The eye of the customs officer caught the newspaper, in which I had wrapped the slivovitz. He asked for the paper, covered -- without look – now only the naked bottle with my pajamas and looked at the newspaper. There were women in costumes which he had not seen before. He said, his great hobby was folklore. I explained that the costumes were Sorbian folk costumes, and I was a Sorbian. The officer can’t remember, to have ever seen a living representative of the smallest Slavic people.

Because his shift ended and he was heading for Stockholm anyway, he stayed and sat in my compartment and had thousand questions. On his railway map, I showed him where we live – that is in the southeast of GDR – answered the first dozen of his questions and opened the bottle. We drank together, the Swedish and Sobian ways. That was a good opportunity to devote ourselves to folk customs.

We had lively conversations. The note book of the officer was quickly filled up, and the bottle didn’t empty very slowly. As there was more atmosphere than slivovitz, we turned to folk fairy tales. He, the officer, was very happy to hear so many about them. I, the traveler, was very happy to have a curious listener, and because we were both very happy, slivovitz came to an end. We did not form an eternal brotherhood, but the letters, which the customs officer wrote in his notebook, turned into giant letters.

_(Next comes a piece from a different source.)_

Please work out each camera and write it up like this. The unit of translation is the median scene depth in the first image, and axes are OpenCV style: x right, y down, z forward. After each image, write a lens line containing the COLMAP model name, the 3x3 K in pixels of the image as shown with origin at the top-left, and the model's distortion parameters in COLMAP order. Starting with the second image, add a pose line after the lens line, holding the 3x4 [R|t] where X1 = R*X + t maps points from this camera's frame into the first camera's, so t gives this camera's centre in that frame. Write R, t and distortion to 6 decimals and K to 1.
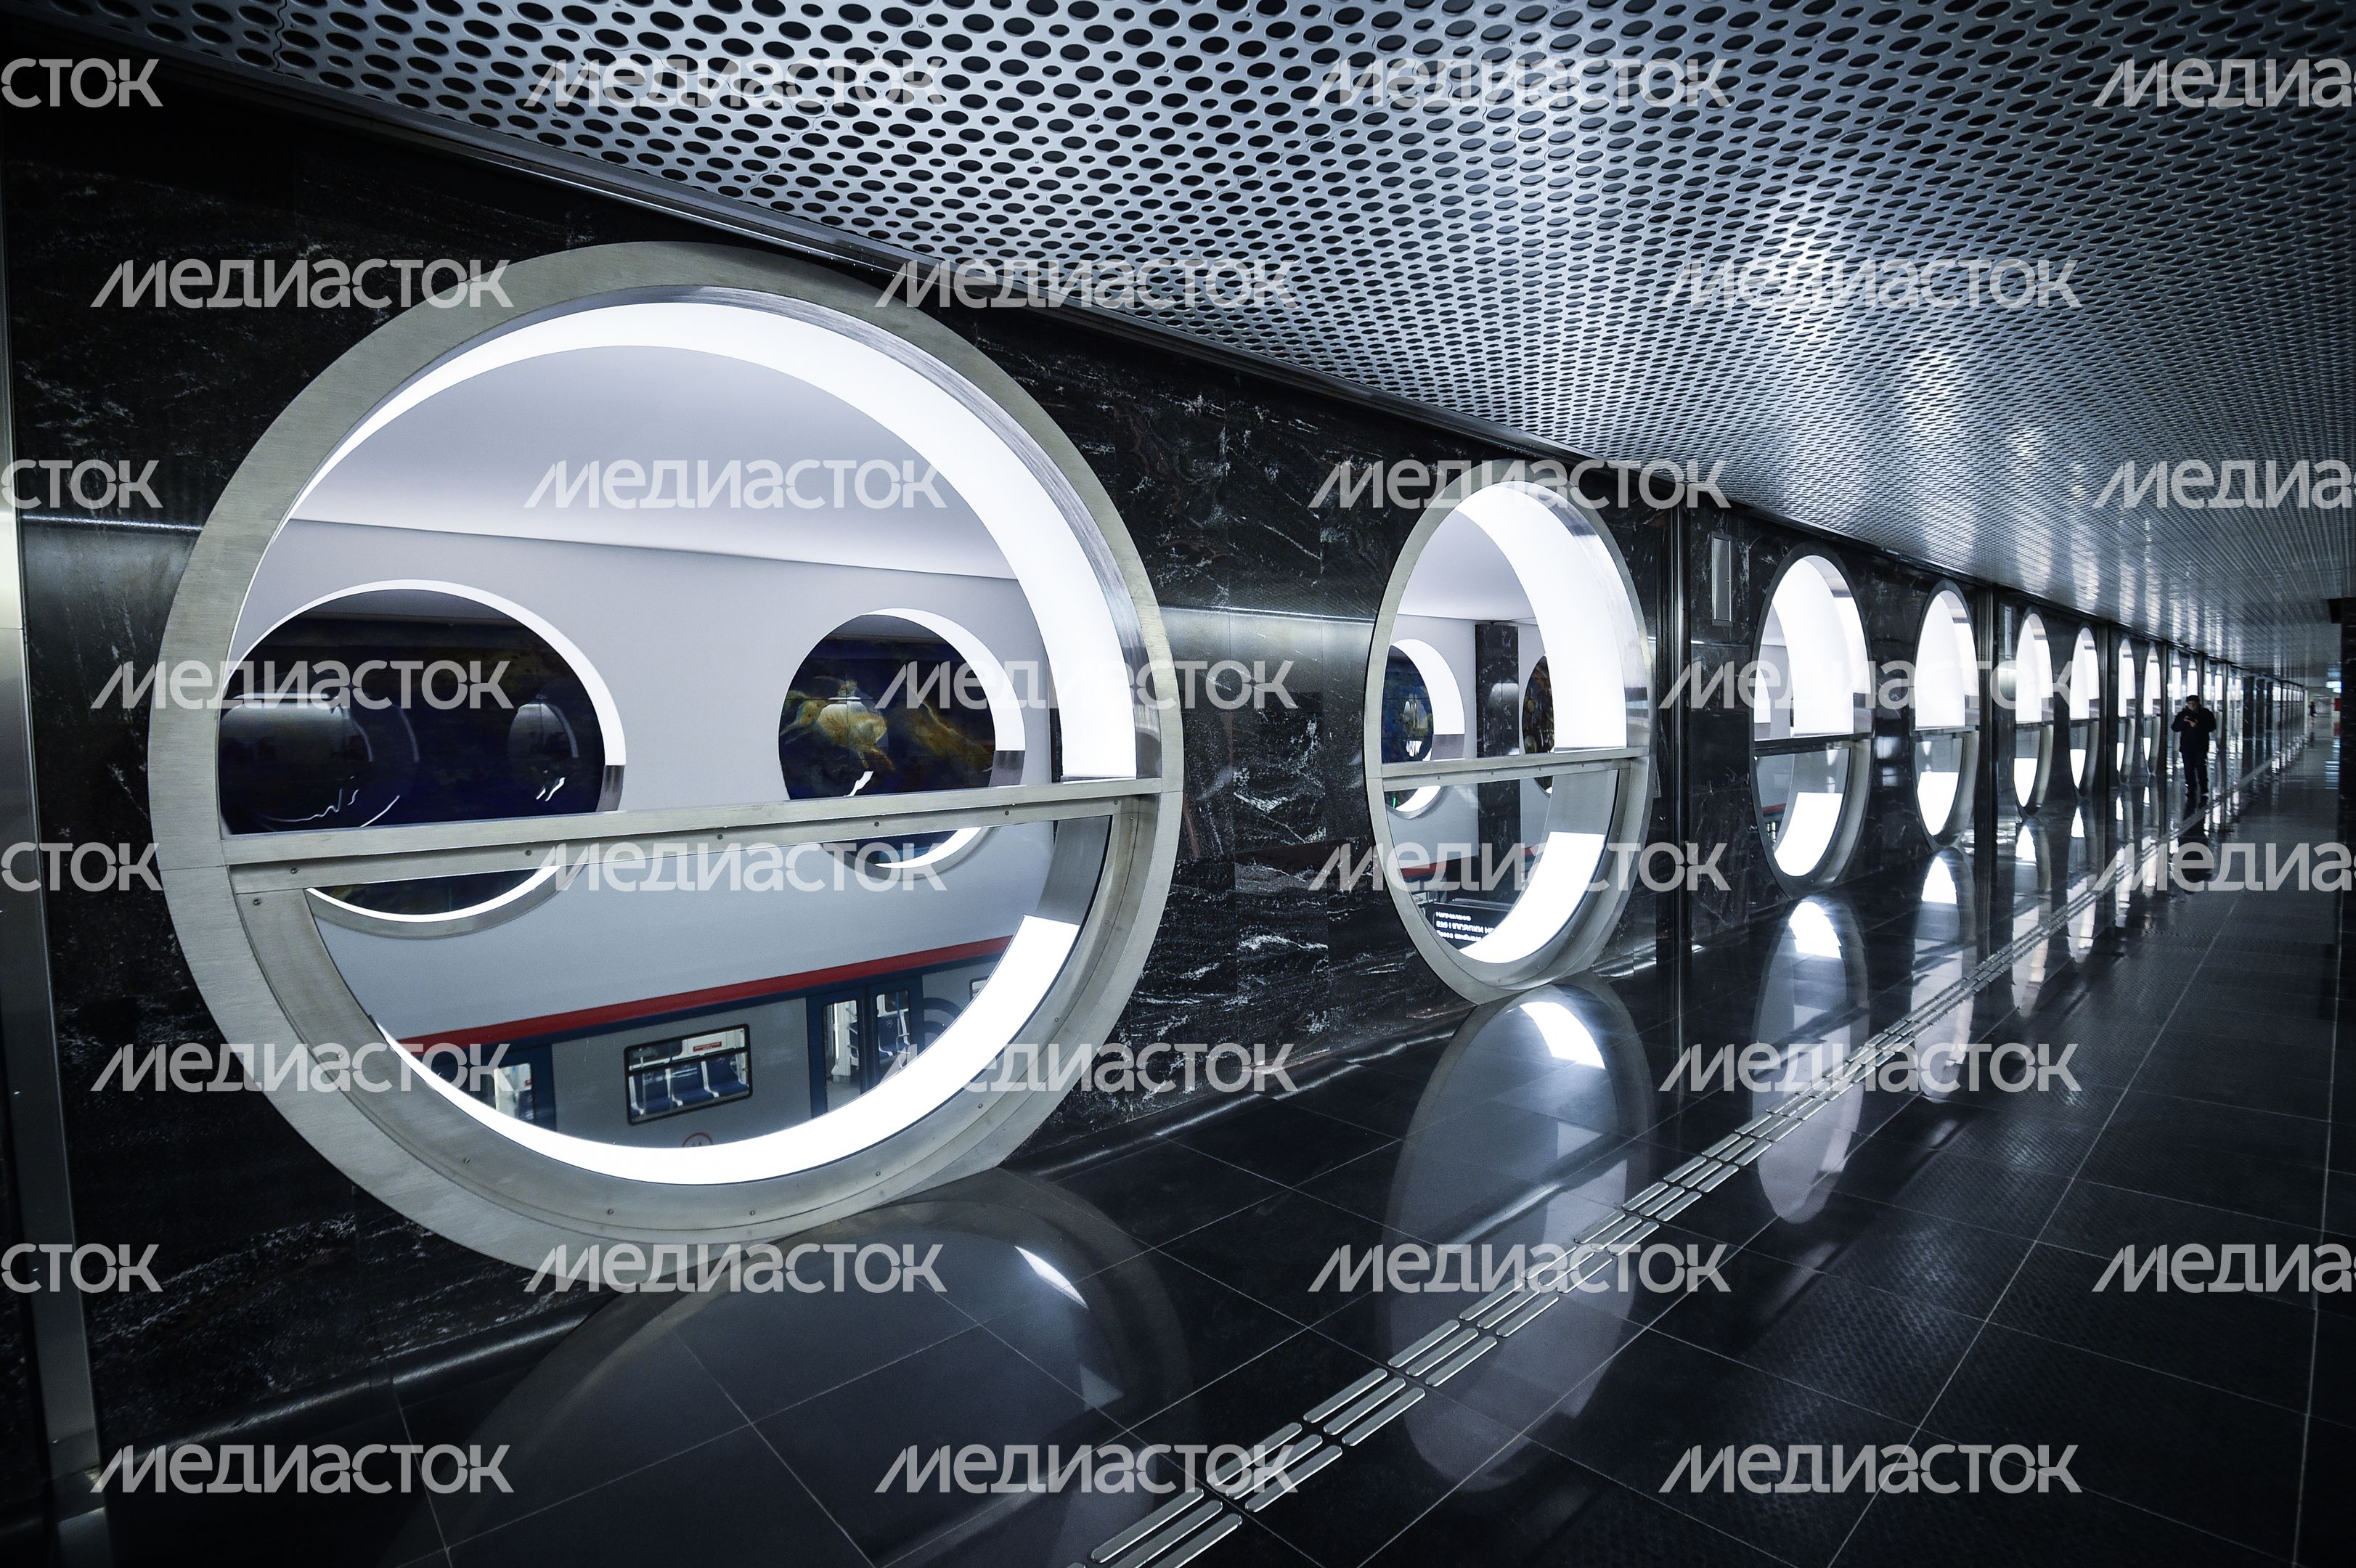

The fairy tales spun around in my head, and I said: “I know nothing more.”

But I remember Jakub Kuschk, the miller and master trumpeter, when he asked his friend something and he answered: “I don’t know.”

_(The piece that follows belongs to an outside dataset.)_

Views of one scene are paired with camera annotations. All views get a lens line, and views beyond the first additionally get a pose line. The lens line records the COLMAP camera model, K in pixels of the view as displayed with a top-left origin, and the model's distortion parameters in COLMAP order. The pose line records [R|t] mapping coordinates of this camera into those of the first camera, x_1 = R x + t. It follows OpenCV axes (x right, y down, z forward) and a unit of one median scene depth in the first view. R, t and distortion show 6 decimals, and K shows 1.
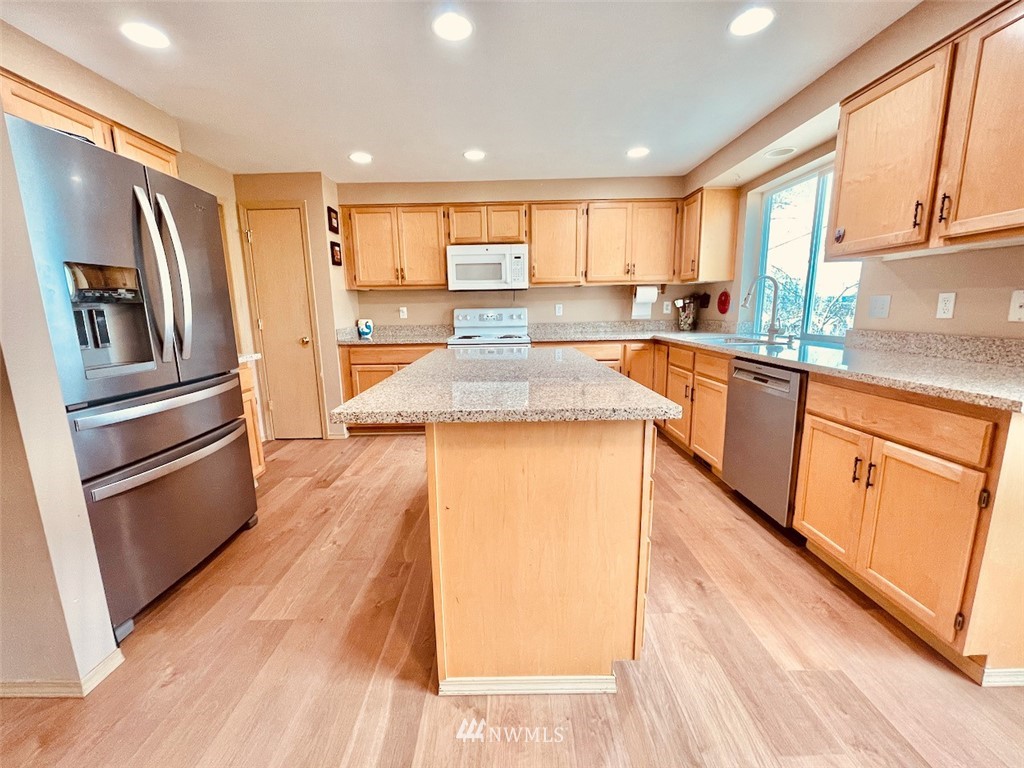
lens RADIAL K [[414.9, 0, 503.9], [0, 414.9, 382.3], [0, 0, 1]] dist [-0.002268, 0.000304]
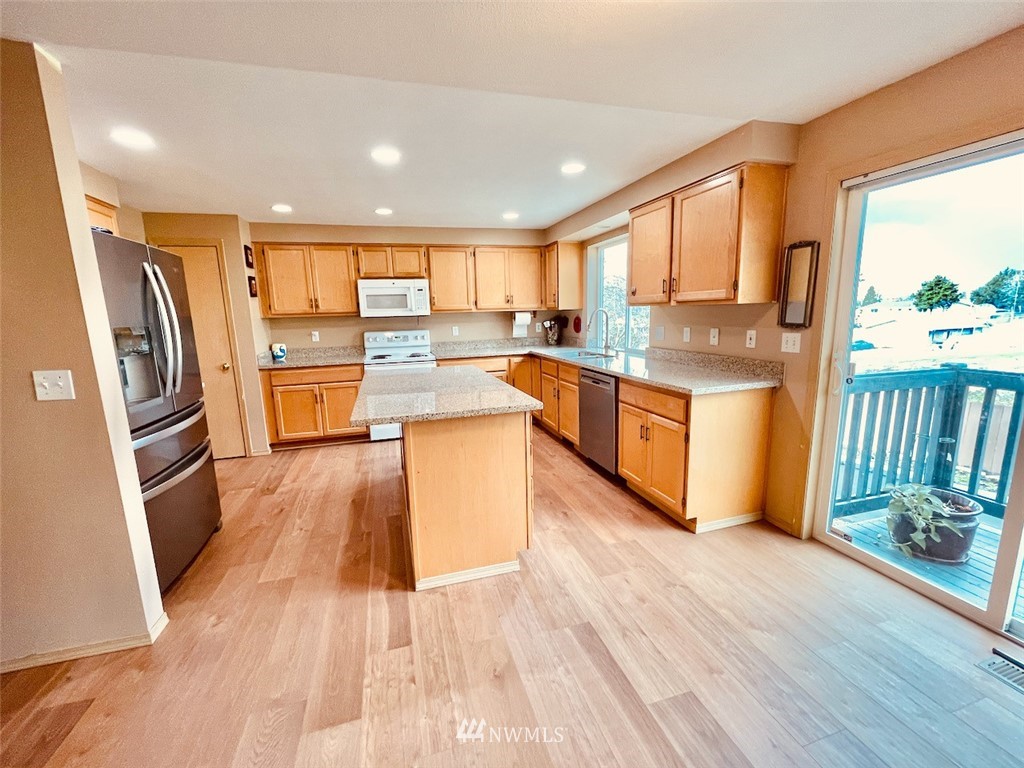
lens RADIAL K [[414.9, 0, 506.0], [0, 414.9, 386.9], [0, 0, 1]] dist [-0.002268, 0.000304]
pose [[0.959918, -0.059056, 0.273989, -0.137629], [0.059891, 0.998191, 0.005325, -0.019219], [-0.273808, 0.011297, 0.961718, -0.425278]]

“I-don’t-know is a boring place”, said Jakub Kuschk. “I was once there. I met a girl, slim at the waist like a water fairy, and bulging at the bottom like a sack of flour. I asked her, do you want to go with me. I don’t know, said she. I took her by the hand, it was summer. I asked, do you want to drink something.  I don’t know, said she. I bought her some pretzels to eat and gave her wine to drink and led her into the meadow. I built us a hay bed and asked her, don’t you want to lie down. I don’t know, said she. I took her clothes off. She helped me with stumps, because of the fabric, and elsewhere, because of my clumsiness and her impatience. I kissed her from ear to toe, downwards and upwards. She curled like a hedgehog. I asked her, do you want to be a spinster forever. I don’t know, said she, and I pulled the hay bale over her head - I-don’t-know is the boring place I know.”

 When we arrived in Stockholm, the main train station stood there twice. I don’t know, why.

 

[1]. p. 57.  Ich Weiss nicht. Kontakt mit der Zeit. Dieter Stöpfgeshoff. Max Hueber Verlag. Germany, 1995.

[2]. Jurij Br?zan. 6/9/1916 – 3/12/2006. A Sobian writer.